Strengthening your upper-body will increase your lifting ability and improve your posture. Increasing your upper-body strength will raise your metabolism and help to prevent strain-related and injuries.

  • Tricep dip – With knees bent and feet hip-width apart on the floor, put your hands shoulder-width apart and behind you. Lift hips off floor about 1 inch and shift weight back. Bend and straighten elbows, careful not to move your feet. Repeat 20 times
  • Arm circles – Stand with arms extended by your sides. Make slow clockwise circles for thirty second, then reverse the maneuver to go counter-clockwise.

Stomach and Core Exercises

Carrying a little extra weight around your middle is one of the worst places to do so, placing you at a higher risk for diabetes, heart disease and certain cancers.
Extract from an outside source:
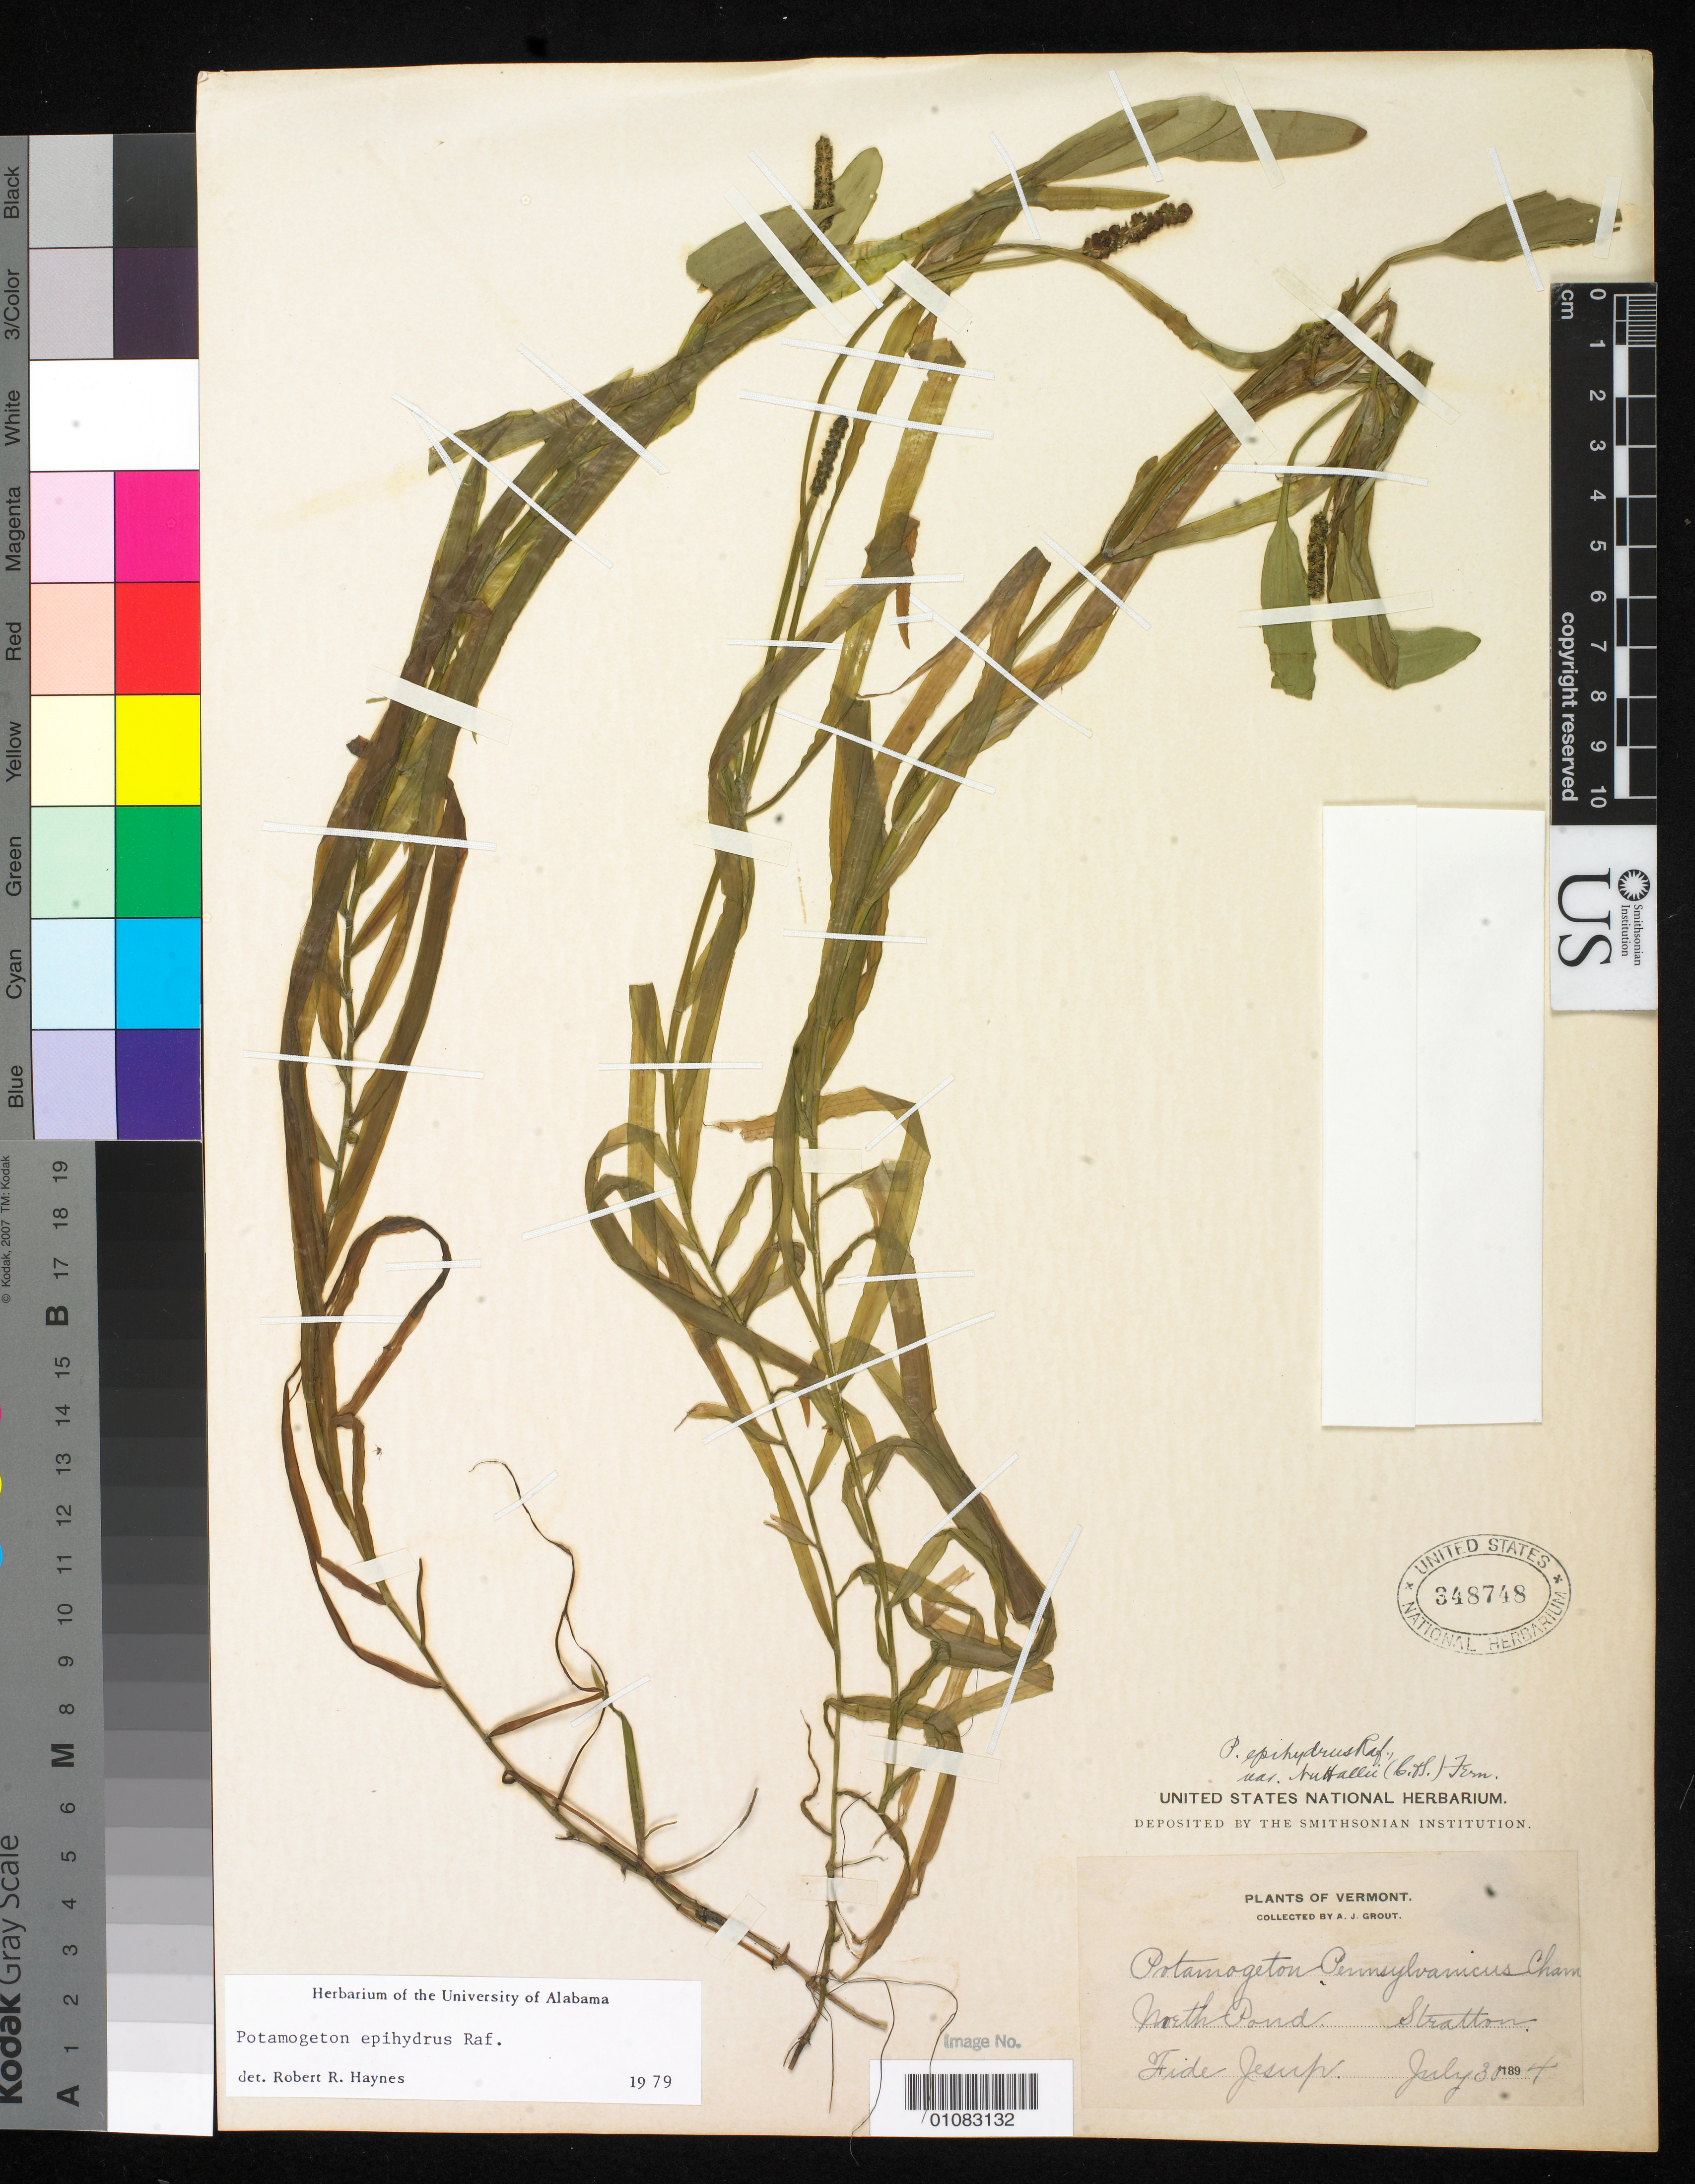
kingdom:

The following exercises can help to target your abdominal region, building muscles that burn fat.

  • Cross-Body Bridge – This exercise engages all of your abdominal muscles. Lie flat on your back, left foot flat to the floor and your right foot extended fully upwards. Move your right leg and left arm towards each other without lifting your back or shoulders. Hold for 10-15 seconds, returning to original position. Repeat 12 times on each side.
  • Plank – This exercise is easy to learn but difficult to master. From a push-up posture, rest your weight on your forearms with elbows bent at a 90° angle. Elbows should be in line with your shoulders and your body in a straight line from head to toe. Hold for 20-30 seconds.

Leg Exercises

Your legs contain the largest muscles in your body. Focusing on developing muscles and strength in your legs will help to boost your overall metabolism while improving your stamina.

  • Side Leg Lift – This tones your thighs and calves while also offering a good oblique workout. Lie on your right side, legs extended and in a straight line. Lift both legs off the ground a couple of inches and hold for 5 seconds. Repeat 20 times and switch sides.
  • Squat Kick – Tone your legs and rear end with this simple exercise. Place your feet shoulder-width apart and slightly squat with your knees over your toes. Raise your left knee to to form a 90° angle, then extend your leg to the side as your straighten your right leg. Hold for 5 seconds, then repeat 10-15 times before switching sides.